• DOCUMENT TEXT
----

Via Charles Gaba’s exceptional write-up of the Biden healthcare plan, there is one segment that has me scratching my head:
Governors and state legislatures in 14 states have refused to take up the Affordable Care Act’s expansion of Medicaid eligibility, denying access to Medicaid for an estimated 4.9 million adults. Biden’s plan will ensure these individuals get covered by offering premium-free access to the public option for those 4.9 million individuals who would be eligible for Medicaid but for their state’s inaction, and making sure their public option covers the full scope of Medicaid benefits. States that have already expanded Medicaid will have the choice of moving the expansion population to the premium-free public option as long as the states continue to pay their current share of the cost of covering those individuals. [my emphasis]
Why is there a maintenance of effort (MOE) requirement? It effectively rewards laggard states. It buys a slightly better Congressional Budget Office (CBO) score on federal spending. It is bad macro-economic policy.
And far more importantly, we’re in the second negative interest rate recession in the past thirteen years. States have balanced budget requirements. The federal government does not. State funded programs are fundamentally pro-cyclical. We, as a society, should want to have strong counter-cyclical programs that leverages the single society wide entity with almost unlimited risk eating capacity, cheapest access to almost infinite credit and a multi-generational shadow of the future to spend money in big recessions. From a stabilization point of view with any understanding of the incentive structure of the American political system, we also should want those stabilizers to be automatic with minimal need for Congress to haggle over a deal on an FMAP bump.
In December 2018, I did not get the reasoning for including a maintenance of effort requirement in Medicare Extra put out by the Center for American Progress:
And I mean that from a policy angle and a political angle. Why does CAP want to charge states for a portion of low income health care expenses? From a policy angle, I am scarred by the 2008-2010 Great Recession. I want as many automatic stabilizers that are not tied to balance budget requirements as possible. One of the big chunks of the stimulus bill was an enhanced federal Medicaid payment rate which allowed states to not cut budgets as deeply as they normally would have. We don’t want 50 Mini-Hoovers squeezing out Medicaid.
Secondly, and this is a political angle, state level buy-in to a proposal like this is probably likely to be a whole lot higher when the Feds could tell a state “You know, don’t worry about low income health care programs, we’ll take care of it and you can use that $3 billion a year on schools, roads, tax cuts or hookers and blow; your choice”
We should leverage the federal government’s ability to absorb massive credit and shock risk by not requiring states to engage in counter-cyclical spending cuts at the time when more people need public services.

----

• LISTED ENTRIES
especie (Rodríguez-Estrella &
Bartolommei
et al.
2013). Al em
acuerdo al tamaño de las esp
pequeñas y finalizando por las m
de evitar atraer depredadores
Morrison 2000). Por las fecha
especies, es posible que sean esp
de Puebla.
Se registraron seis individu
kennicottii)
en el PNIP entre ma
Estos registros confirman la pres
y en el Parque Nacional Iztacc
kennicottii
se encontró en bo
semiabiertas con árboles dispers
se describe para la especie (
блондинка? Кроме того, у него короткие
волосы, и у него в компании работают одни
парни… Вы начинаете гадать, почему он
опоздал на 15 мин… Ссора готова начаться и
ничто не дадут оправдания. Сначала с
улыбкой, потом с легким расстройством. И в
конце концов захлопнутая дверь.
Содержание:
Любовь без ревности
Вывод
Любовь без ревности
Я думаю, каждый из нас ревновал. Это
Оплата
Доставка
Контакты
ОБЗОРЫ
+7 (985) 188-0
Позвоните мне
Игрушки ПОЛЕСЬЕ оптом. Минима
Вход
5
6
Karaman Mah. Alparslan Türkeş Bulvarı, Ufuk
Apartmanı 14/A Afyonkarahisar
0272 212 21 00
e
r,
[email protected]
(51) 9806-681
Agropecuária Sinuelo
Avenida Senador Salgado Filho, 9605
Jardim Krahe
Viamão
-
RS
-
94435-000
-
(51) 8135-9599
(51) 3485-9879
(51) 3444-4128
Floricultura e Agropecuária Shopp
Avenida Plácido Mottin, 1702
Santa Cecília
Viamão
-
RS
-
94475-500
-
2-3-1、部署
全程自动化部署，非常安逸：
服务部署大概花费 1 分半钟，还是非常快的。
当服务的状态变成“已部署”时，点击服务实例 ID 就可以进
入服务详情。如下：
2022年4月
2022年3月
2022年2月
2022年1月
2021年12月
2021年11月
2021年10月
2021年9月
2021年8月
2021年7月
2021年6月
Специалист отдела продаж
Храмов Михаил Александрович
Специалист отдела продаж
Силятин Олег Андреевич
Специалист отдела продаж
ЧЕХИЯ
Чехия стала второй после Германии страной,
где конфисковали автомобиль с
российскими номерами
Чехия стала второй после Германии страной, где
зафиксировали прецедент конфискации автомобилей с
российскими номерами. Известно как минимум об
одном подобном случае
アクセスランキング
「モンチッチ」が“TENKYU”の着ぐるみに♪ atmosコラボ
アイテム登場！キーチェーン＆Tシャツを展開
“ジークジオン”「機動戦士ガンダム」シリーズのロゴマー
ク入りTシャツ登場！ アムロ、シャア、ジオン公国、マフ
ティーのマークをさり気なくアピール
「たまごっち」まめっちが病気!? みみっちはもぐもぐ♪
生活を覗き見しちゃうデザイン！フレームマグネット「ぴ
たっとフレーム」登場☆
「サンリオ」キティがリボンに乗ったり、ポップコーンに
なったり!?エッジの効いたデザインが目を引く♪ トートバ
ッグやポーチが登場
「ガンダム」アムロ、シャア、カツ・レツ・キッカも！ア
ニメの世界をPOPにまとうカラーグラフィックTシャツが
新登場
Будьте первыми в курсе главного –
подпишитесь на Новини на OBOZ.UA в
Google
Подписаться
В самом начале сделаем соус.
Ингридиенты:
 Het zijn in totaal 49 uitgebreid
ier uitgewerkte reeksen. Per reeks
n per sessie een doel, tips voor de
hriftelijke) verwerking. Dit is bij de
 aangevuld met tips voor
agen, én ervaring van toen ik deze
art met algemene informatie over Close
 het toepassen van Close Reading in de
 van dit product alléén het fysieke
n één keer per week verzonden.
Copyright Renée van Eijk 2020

----

• TO DO
[a] Summarize the commentary on the Biden healthcare plan in two sentences.
[b] Answer from the commentary on the Biden healthcare plan:
(i) In how many states have governors and state legislatures refused the Medicaid expansion?
(ii) Which organization put out Medicare Extra?
(iii) What did one of the big chunks of the stimulus bill provide?
[c] List every statement the commentary on the Biden healthcare plan makes about the maintenance of effort requirement in the paragraph that opens with "Why is there a maintenance of effort (MOE) requirement?"
Nothing in the records is needed here.

• SOLUTIONS TO THE EXERCISE
[a] The commentary questions why Biden's plan offers a premium-free public option to the estimated 4.9 million adults denied Medicaid by non-expansion states, yet lets expansion states move their expansion population to that option only if they keep paying their current share of the cost. The writer argues that states have balanced budget requirements and the federal government does not, so the federal government should absorb this risk rather than push states into spending cuts during recessions, which is the same objection the writer raised in December 2018 to the Center for American Progress's Medicare Extra.

[b]
(i) 14 states.
(ii) The Center for American Progress.
(iii) An enhanced federal Medicaid payment rate, which allowed states to not cut budgets as deeply as they normally would have.

[c]
- It effectively rewards laggard states.
- It buys a slightly better Congressional Budget Office (CBO) score on federal spending.
- It is bad macro-economic policy.